News in 3Cat. A woman applies for a job at the Som Energia cooperative. She's pregnant and doesn't have high hopes, but she applies anyway. Her starting point is realistic. Who would hire a pregnant woman? The unusual thing is that, after the interview, she's told she's been chosen from among the 13 candidates. The job is hers, despite being pregnant. Everyone's happy. Overjoyed. Until the administration gets involved.
After the good news, the farcical ordeal set in motion by the Labor Inspectorate begins. The company receives a notification Precisely because they had hired a pregnant woman. According to Som Energia's management, "the Labor Inspectorate's approach was that we had to justify why we had hired a pregnant person." Because the Labor Inspectorate suspected it was fraud. Because the inspector considered it "very strange."
The law addresses discrimination and penalizes it. It's the easiest thing to see and detect. But no one can imagine that someone could do things right and comply with the law. That's why the suspicion and the demand for documentation fall on the wrong person. Because everyone is guilty until proven innocent.
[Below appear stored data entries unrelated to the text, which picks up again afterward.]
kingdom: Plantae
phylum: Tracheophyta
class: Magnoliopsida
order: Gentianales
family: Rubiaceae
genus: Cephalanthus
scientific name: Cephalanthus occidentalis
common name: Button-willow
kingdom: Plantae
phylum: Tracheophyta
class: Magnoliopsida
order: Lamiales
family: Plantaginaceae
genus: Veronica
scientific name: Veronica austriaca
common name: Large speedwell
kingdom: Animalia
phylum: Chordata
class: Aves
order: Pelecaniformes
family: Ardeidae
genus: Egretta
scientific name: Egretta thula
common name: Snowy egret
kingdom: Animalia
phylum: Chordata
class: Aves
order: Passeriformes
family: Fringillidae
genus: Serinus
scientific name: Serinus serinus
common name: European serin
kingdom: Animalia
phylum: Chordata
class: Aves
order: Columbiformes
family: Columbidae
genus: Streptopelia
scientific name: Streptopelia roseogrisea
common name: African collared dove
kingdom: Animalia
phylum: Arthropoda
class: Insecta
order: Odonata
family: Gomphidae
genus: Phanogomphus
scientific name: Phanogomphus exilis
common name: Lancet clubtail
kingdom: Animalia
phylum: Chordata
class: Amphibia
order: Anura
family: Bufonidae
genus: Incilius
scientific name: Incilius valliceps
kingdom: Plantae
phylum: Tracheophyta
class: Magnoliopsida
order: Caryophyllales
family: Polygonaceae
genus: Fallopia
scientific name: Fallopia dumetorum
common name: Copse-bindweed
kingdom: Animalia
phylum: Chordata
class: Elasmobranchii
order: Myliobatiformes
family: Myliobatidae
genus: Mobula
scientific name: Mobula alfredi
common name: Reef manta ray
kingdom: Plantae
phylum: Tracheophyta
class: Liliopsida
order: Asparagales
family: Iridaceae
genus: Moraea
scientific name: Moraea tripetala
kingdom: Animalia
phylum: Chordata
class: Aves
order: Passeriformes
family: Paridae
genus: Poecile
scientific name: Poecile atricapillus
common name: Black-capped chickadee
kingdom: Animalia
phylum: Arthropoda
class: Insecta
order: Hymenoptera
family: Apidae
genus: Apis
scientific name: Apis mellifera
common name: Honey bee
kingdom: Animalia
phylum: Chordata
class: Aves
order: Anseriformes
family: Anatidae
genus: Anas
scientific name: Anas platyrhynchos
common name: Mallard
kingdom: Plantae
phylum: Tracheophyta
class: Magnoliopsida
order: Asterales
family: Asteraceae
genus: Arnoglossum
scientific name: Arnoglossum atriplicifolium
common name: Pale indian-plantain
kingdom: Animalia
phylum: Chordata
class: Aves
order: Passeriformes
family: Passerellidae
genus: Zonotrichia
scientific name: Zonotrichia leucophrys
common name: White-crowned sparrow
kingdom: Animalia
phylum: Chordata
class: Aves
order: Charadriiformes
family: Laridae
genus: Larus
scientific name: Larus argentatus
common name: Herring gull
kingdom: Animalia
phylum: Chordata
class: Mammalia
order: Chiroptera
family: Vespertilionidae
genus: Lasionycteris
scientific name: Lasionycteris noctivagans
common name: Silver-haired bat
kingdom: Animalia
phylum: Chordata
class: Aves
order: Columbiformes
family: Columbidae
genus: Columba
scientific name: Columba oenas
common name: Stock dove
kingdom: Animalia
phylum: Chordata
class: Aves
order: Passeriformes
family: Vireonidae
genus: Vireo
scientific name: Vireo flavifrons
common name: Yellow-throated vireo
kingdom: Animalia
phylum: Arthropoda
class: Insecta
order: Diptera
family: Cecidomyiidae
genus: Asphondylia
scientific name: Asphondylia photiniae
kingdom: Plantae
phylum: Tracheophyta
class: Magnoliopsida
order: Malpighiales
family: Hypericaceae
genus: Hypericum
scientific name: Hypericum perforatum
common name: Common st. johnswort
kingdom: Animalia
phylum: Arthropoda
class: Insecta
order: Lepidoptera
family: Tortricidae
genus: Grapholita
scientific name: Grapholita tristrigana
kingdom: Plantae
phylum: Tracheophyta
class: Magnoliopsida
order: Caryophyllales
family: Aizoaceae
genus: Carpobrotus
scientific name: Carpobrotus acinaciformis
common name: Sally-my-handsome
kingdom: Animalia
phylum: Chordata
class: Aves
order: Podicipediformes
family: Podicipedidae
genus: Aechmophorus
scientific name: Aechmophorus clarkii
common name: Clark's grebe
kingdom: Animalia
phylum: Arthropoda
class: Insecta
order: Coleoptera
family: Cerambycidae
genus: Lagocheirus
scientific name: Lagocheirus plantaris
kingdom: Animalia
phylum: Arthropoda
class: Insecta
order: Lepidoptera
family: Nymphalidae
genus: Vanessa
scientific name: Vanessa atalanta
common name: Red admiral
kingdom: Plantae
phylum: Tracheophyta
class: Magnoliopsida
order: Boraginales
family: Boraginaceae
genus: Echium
And it was the company that had to clarify, with a lot of documentation and a lot of wasted time, that it wasn't fraud at all. On the contrary. It was putting into practice what the law says, however strange it might seem to an inspector.
This story highlights how unusual it is for a woman to have the same opportunities. Because it's not just that women suffer discrimination because they're the ones who get pregnant. When the baby is born, there's still a very significant difference between those who take maternity leave and those who decide to reduce their working hours. That's why closing the infamous gender pay gap still seems a long way off. Extremely far off. But, regardless of this, which is by no means a minor issue, this story leads us to reflect on the incredulity generated by unusual events. Unusual decisions are so uncommon that our first reaction is suspicion. It seems we lack the automatic mechanism to celebrate a decision that may be unusual but is also correct. What emerges, however, is doubt and suspicion. What lies behind a decision that deviates from the majority? What benefit is gained? This common thought—we all fall into it—is extremely depressing and has to do with how we've assumed that, from the outset, nobody intends to do things right. Or that doing them right is foolish. We think all companies want to screw over workers and that most people's goal is to get rich, not improve the world. That's why, because we'd think the same, we justify the labor inspector. And because, often, we don't obey the law out of a sense of justice—because some laws are still unjust—but because not obeying it complicates our lives.
This is a clear example of how we have to justify what we do correctly. Of how the innocent suffer for the guilty. It doesn't matter if you hire a pregnant woman because she's the best of all the candidates or if you're traveling and they search you thoroughly to see if you have nail clippers in your bag. In our daily lives, it's easier for us to appear guilty than innocent. And the question is whether it's possible to change that perspective.